REQUIRED WORK:
1. Answer these questions using the news excerpt below.
(a) What is the name for the form of AI that runs mainly on devices rather than in the cloud?
(b) When did China launch its first long-term plan for hydrogen?
(c) How many new AI accelerators is Nvidia developing for China, according to Raimondo?
2. Render this sentence from the news excerpt below in Spanish: "Hydrogen’s advantage as a fuel is clear: it produces no tailpipe exhaust."
3. Extend the news excerpt below about edge AI, hydrogen and Nvidia's chips for China by writing what comes after its final sentence.

DOCUMENT SECTION:
.....

Vivo’s latest smartphone assistant is powered by a form of generative AI that runs primarily on the devices themselves, rather than from cloud-based AI that relies on data centers to process resource-intensive tasks. Known as edge AI, this form of the technology is adept at making real-time decisions without the internet.
Companies and investors anticipate that the adoption of edge AI will revitalize the languishing consumer electronics market. However, challenges persist for these models due to high processing power requirements and extensive use of memory and storage space, which could significantly increase the cost. For mobile devices, LLMs face challenges in energy consumption since battery energy density is a hardware bottleneck that is difficult to overcome in the short term, analysts said.
Hydrogen’s star rises
In the quest for cleaner energy sources, hydrogen’s star is rising.
China is one of a growing number of jurisdictions where interest in the gas from policymakers and investors is heating up. Hydrogen’s advantage as a fuel is clear: it produces no tailpipe exhaust.
China launched its first long-term plan for hydrogen last year, setting clear targets for the development of “green hydrogen” by 2025 and seeking to significantly increase its role in the nation’s energy mix through 2035.
China’s abundant wind and solar power capacity lays a foundation for the production of green hydrogen. The nation also benefits from the low manufacturing cost of hydrogen production equipment. Nevertheless, ensuring green hydrogen makes economic sense will be an uphill battle for all involved, insiders and experts told Caixin. The sector will need to control high costs to stoke market demand, while overcoming greenwashing efforts by producers of cheaper, dirtier products.
U.S. is looking into Nvidia’s China-market chips, Raimondo says
Commerce Secretary Gina Raimondo said the U.S. is looking into the specifics of three new AI accelerators that Nvidia Corp. is developing for China, after vowing earlier this month to restrict any new chips that give the Asian country AI capabilities.
“We look at every spec of every new chip, obviously to make sure it doesn’t violate the export controls,” she said Monday in a Bloomberg interview.
Nvidia is in the process of developing China-specific chips after the U.S. tightened export controls to block the shipment of semiconductors the company had earlier designed for China.
The new processors abide by the stricter China guidelines that the Commerce Department announced earlier this fall, Nvidia’s CEO said last week.

.....

Data entries:
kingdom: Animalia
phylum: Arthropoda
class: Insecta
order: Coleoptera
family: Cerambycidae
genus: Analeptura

.....

ANSWERS IN ORDER:
1.
(a) Edge AI
(b) Last year
(c) Three

2. La ventaja del hidrógeno como combustible es clara: no produce gases de escape.

3.
Temu’s legal beef with Shein boils over again
Chinese-owned online marketplace Temu is suing fast-fashion rival Shein in the U.S. over what it calls “intensified” anticompetitive practices, reviving a legal fight between the e-commerce upstarts after both dropped earlier lawsuits against each other.
Whaleco Inc., which operates as Temu, has accused Shein of hatching a “desperate plan” to undercut its business, according to a U.S. court filing.
Wednesday’s complaint accused Shein of filing tens of thousands of copyright takedown notices against Temu, forcing fashion suppliers into exclusive agreements, and threatening Temu merchants.
Representatives for Shein didn’t respond to a request for comment. A Temu representative said the latest move was a result of Shein’s escalating anticompetitive behavior. “Their actions are too exaggerated; we had no choice but to sue them,” the spokesperson added.
JD.com founder channels Jack Ma in call for change
JD.com Inc. founder Richard Liu urged staff to address deep-seated issues within his e-commerce company, in an internal memo that echoed a call to arms issued by Alibaba Group Holding Ltd. founder Jack Ma last month.
Liu was responding to an employee’s post on a JD.com forum over the weekend, in much the same way Ma addressed and amplified an Alibaba staffer’s views about rising competition. The unnamed employee listed a litany of problems from poor merchant support to an overly pricey item list, according to posts that were confirmed by a JD spokesperson. The billionaire founder agreed with that assessment and called for change.
“I feel our brother has said it all too well,” Liu wrote.